Using social media for recruitment advertising is not against the regulations, but it starts to open some ethical issues, Baker notes.

"Also, how do you ethically use social media advertising?" he adds. "The board has concerns about research sites opening a new page on Facebook or accounts on MySpace to tell people about a study."

An IRB's questions about this type of study recruitment marketing might include these:

  • What are the ethical issues raised by this type of advertising?
  • Is there someone from the investigator site watching the post?
  • Is there someone who has to accept the post or who can reject the comment if it's inappropriate?
  • Can someone host the discussion board?
  • Could the research site limit the ability for people to provide feedback?

"If sites don't have that level of moderation, it opens the door to problems," Baker says. "A disgruntled subject or a well-meaning subject might accidentally misrepresent the study and give a false impression."

There might be family members of research subjects who place inappropriate comments about the study on their Facebook page. Or someone else might say they were on the study drug and found that it cured their disease — even though they were in a placebo-controlled study and subjects have no way of knowing whether or not they received the study drug or a placebo, he explains.
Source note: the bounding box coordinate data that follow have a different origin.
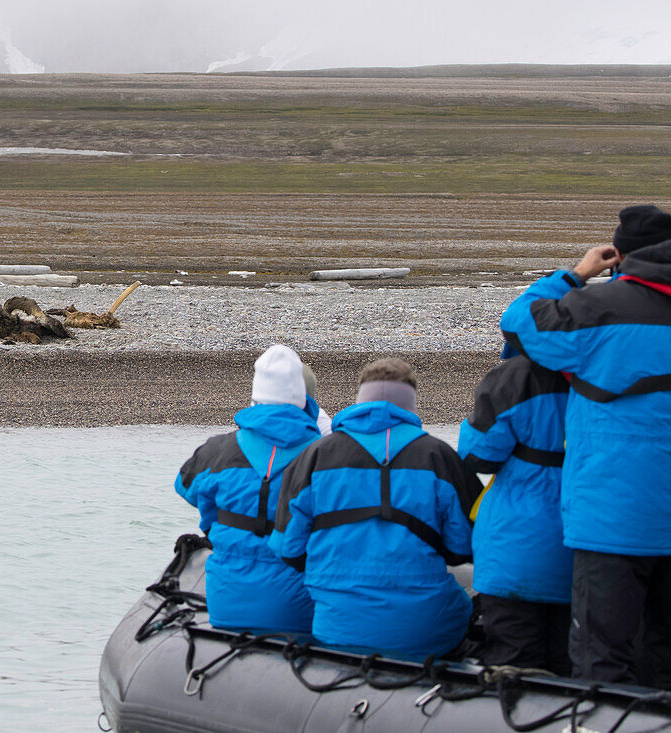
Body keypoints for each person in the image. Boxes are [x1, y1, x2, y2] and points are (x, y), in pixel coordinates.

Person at [499, 204, 671, 687]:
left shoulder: (595, 310)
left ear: (620, 257)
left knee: (602, 663)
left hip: (611, 520)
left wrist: (575, 274)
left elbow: (518, 323)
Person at [270, 358, 480, 660]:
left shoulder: (313, 457)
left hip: (338, 626)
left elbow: (289, 549)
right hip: (425, 629)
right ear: (412, 402)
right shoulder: (439, 456)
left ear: (360, 399)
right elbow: (462, 549)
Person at [175, 344, 323, 634]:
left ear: (255, 395)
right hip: (300, 609)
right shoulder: (326, 456)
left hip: (225, 604)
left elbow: (185, 486)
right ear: (302, 399)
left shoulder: (216, 450)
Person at [458, 352, 572, 675]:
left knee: (515, 672)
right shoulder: (597, 368)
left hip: (513, 555)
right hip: (584, 552)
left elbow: (477, 455)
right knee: (572, 670)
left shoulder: (514, 377)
"Our concern would be if there are ongoing discussions about studies," Baker says. "There are websites out there dedicated to professional research subjects, and this might offer them an opportunity to debate whether this site is better than that site."

When research sites use social media for recruitment marketing without a moderator, it opens up ethical issues that might lead to lengthy IRB debates.

Obviously, IRBs have no control over what individuals might put on their social media pages, unless it reaches the point of requiring legal action. But IRBs will want to make certain that research sites are not using social media in a way that opens the door to irresponsible posts.

IRBs typically pay close attention to how research sites advertise and market study recruitment because it is the research site's first interaction with the subject, Baker says.

"We want sites and investigators to realize this truly is the beginning of the consent process, and we want potential subjects to have a good first impression," he adds.